Students of the University of Ghana, Legon have accused government of trying to use diabolic means to force them to pay utility bills in order to generate revenue to address economic challenges.
According to the Junior Common Room (JCR) Presidents of the University, the Mahama administration started losing credibility with all students when it gave hint of the payment of their own utility bills.
The JCR Presidents, led by Adams B.H.W Hussein, at a media briefing on Wednesday dubbed ‘Yen tumi ntua’ – meaning we cannot pay-disclosed that if government goes ahead to impose the utility bills on students, they would not hesitate to vote out the administration in 2016.

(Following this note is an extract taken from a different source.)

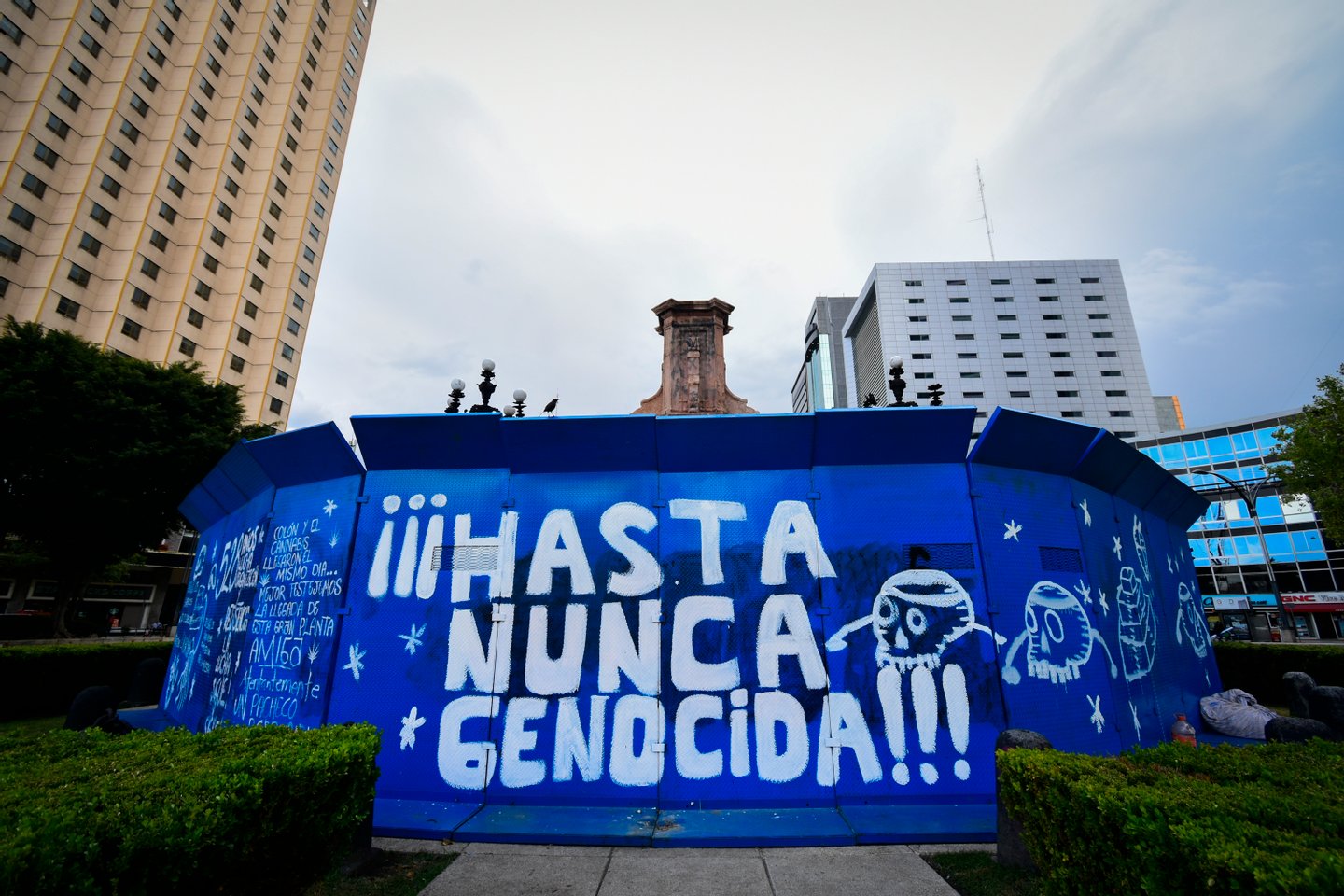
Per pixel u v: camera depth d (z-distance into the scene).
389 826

It would be recalled that the decision to make students to pay utility bills was made on March 25 at meeting attended by stakeholders in tertiary education in an auditorium of the University of Professional Studies, Accra (UPSA).
‘The burden on students and parents as a result of the current economic challenges is understandable enormous; therefore any attempt to worsen the plight of students and parents will hurt and incur the wrath of the people. Government is all about making decisions to better the lives of the people but when such decisions are rather going to degrade the situation and make the cost of education expensive and gradually make it a preserve for the rich at the expense of the poor and vulnerable, it is incumbent on us as students to act and act now,’ Mr Hussein stated.
He added that the implementation of the policy would increase the fees of students by approximately GH¢500.00.
‘As per our school’s modus of determination of fees, it incorporates the prevailing rate of inflation plus a 2 percent margin. Owing to the preceding, we are expecting fees to increase by not less that 20 percent since government has failed in its bid to maintain macro-economic stability by not keeping inflation rate low. The ordinary student must not be made to pay for the failure of government,’ he noted.
Mr Hussein disclosed that tertiary students across the country would vehemently oppose any attempts by government to force them to pay utility bills of the universities as a result of government’s failure to pay.
He hinted that on May 11, students would embark on a peaceful demonstration and display intellectual maturity to ‘register our displeasure over government’s impervious and insensitive intention to shirk its responsibility of payment of utility bills.’
‘We are aware that the president and most of the people in government enjoyed free education so why are they trying to make it so expensive for us? We won’t pay,’ an angry student quipped.